*Directions*.
Exactly as written, return the entries below, minus any pictures.

[Input data Boundary: Start]

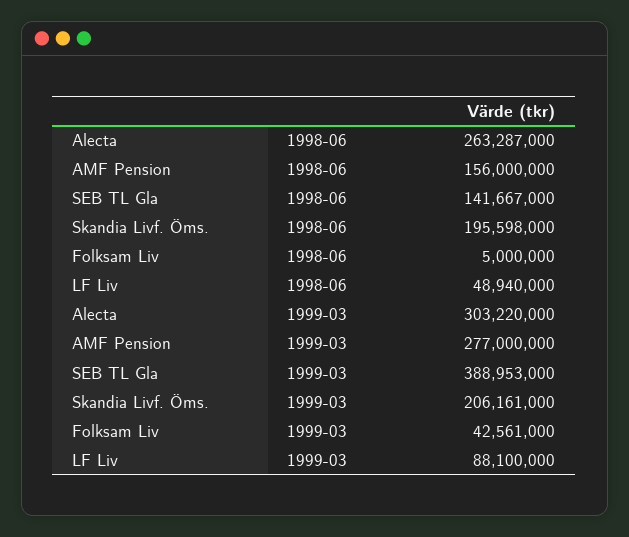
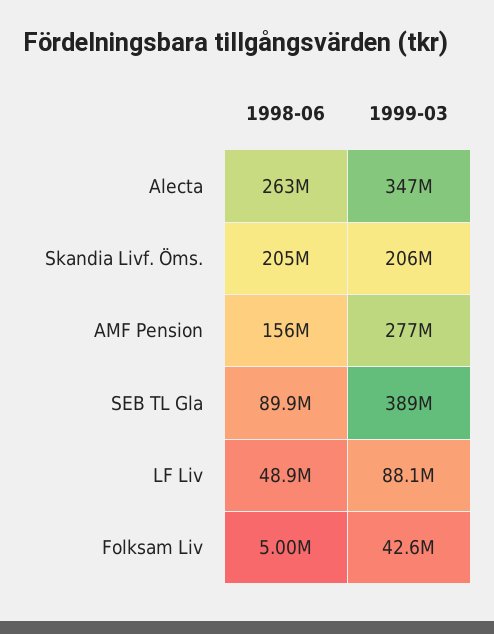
  {
    "Alecta": {
      "1998-06": 263287000,
-     "1999-03": 303220000
+     "1999-03": 347000000
    },
    "AMF Pension": {
      "1998-06": 156000000,
      "1999-03": 277000000
    },
    "SEB TL Gla": {
-     "1998-06": 141667000,
+     "1998-06": 89900000,
      "1999-03": 388953000
    },
    "Skandia Livf. Öms.": {
-     "1998-06": 195598000,
+     "1998-06": 205000000,
      "1999-03": 206161000
    },
    "Folksam Liv": {
      "1998-06": 5000000,
      "1999-03": 42561000
    },
    "LF Liv": {
      "1998-06": 48940000,
      "1999-03": 88100000
    }
  }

[Input data Boundary: End]

*Exercise output*.
  {
    "Alecta": {
      "1998-06": 263287000,
-     "1999-03": 303220000
+     "1999-03": 347000000
    },
    "AMF Pension": {
      "1998-06": 156000000,
      "1999-03": 277000000
    },
    "SEB TL Gla": {
-     "1998-06": 141667000,
+     "1998-06": 89900000,
      "1999-03": 388953000
    },
    "Skandia Livf. Öms.": {
-     "1998-06": 195598000,
+     "1998-06": 205000000,
      "1999-03": 206161000
    },
    "Folksam Liv": {
      "1998-06": 5000000,
      "1999-03": 42561000
    },
    "LF Liv": {
      "1998-06": 48940000,
      "1999-03": 88100000
    }
  }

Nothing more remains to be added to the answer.